Sunday links

7th November 2021

John Wyver writes: back now in the groove, here’s a new collection of articles and a video or two that have engaged me over the past week. As ever, I am most grateful to those in my Twitter feed who pointed me in the direction of many of them.

• Volume control – how creating my library brought order in a world of chaos: given what a sh*t-sh*w the past week has been, I needed something lovely to start with – and this totally delightful piece is just the thing; Lucy Mangan for the Guardian on creating a personal library. Needless to say, I am deeply envious.

Boris Johnson’s claim that the Roman empire fell due to “uncontrolled immigration” is wrong – and dangerous: I know we’ve had several news cycles since this, but it’s important; our shambles of a Prime Minister made me angry at pretty much every moment of the past week, first in Rome and then in Glasgow, and then once again in Westminster. Here, Rachel Cunliffe for New Statesman rips apart his sub-Ladybird history guff from the Coliseum…

Fascism and analogies — British and American, past and present: … and for broader background, see this essential Priya Satia essay from LA Review of Books in March this year.

Owen Paterson was just the fall guy. This week was all about Boris Johson: of course I could, and probably should, feature Marina Hyde’s columns every week. Twice. This one has a magisterial first paragrph.

• … and for one more essential contribution on the Paterson scandal, here’s the peerless broadcaster James O’Brien on LBC:

Kane and Kong: Luke McKernan has a lot of fun reflecting on the connections between two Hollywood classics.

The Shakespearean legend at the heart of Joel Coen’s Tragedy of Macbeth: a very fine profile by David Canfield for Vanity Fair of the great Kathryn Hunter, who it was wonderful to watch at work when we recorded the RSC’s Timon of Athens.

Christelle Lheureux introduces her film 80,000 Years Old: one of my obsessions over the past months has been the screen language of split-screens, and here’s the French filmmaker introducing here 28-minute drama that uses the technique throughout, and is currently available on Mubi.com.

The TV hit that wasn’t: such an interesting New York Times piece by John Koblin about the rights and distribution travails in the USA of Impeachment: American Crime Story.

Top 10 postmodern books: hours, weeks, nay months, of fun and laughter here, as recommended by Stuart Jeffries in the Guardian – in fact, of course, pretty much every one of the suggested volumes is essential reading.

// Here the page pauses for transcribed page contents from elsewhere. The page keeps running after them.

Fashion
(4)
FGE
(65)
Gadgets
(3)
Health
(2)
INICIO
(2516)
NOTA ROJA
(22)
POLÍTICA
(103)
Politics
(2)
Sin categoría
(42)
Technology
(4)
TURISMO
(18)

• How David Foster Wallace anticipated Netflix’s digital gatekeeping: … and here’s an extract from Stuart Jeffries’ new book about postmodernism from Verso, Everything, All the Time, Everywhere: How We Became Postmodern.

Dylan 1980-85: Richard Williams at his blog The Blue Moment on Springtime in New York: The Bootleg Series 1980-85, and

Angelina (Shot of Love Outtake) – no pictures, but 6 minutes of gloriousness.

Red Flags / Bloodshed / Contagion: dazzling journalism and display about 6 January, the before and the after, from The Washington Post.

Madrid, 2031: a story from Storythings for COP26 by María Bonete Escoto:

It’s 3pm and it’s March and you’re tired. The metro was full and you ended up in a corner. You still feel sticky, and when you step outside on the street and take off your mask, you blink under the glare of the sun. It shines white and high up in the sky, and you still remember when spring felt like spring, when summer was just another season and not the only one. 

• Future Madrid: a response to Madrid, 2031: … and thoughts in reply from climate expert Alice Bell:

Madrid is not on fire in this story. But that doesn’t mean everything will be ok. The weather is not what it used to be or, as the narrator puts it: ‘you still remember when spring felt like spring, when summer was just another season and not the only one.’ There’s a sense of hopelessness and things closing in; that the craving for ice cream isn’t just the memory of a delightful creamy, sweet and cool treat, but a memory of hope. 

Stop telling kids they’ll die from climate change: Hannah Ritchie’s column for Wired is another COP26-linked piece that is well worth your time.

Thirty films that expand the art of the movie musical: … and we need something positive to end on as well, and Richard Brody for the The New Yorker supplies it in the shape of this wonderful list of familiar and very much not-so titles, including Youssef Chahine’s Alexandria: Now and Forever, 1989 (header image), currently, and remarkably, available in the UK on Netflix, and this:

The Pajama Game, 1957; ‘Steam Heat’, with choreography by – of course – Bob Fosse.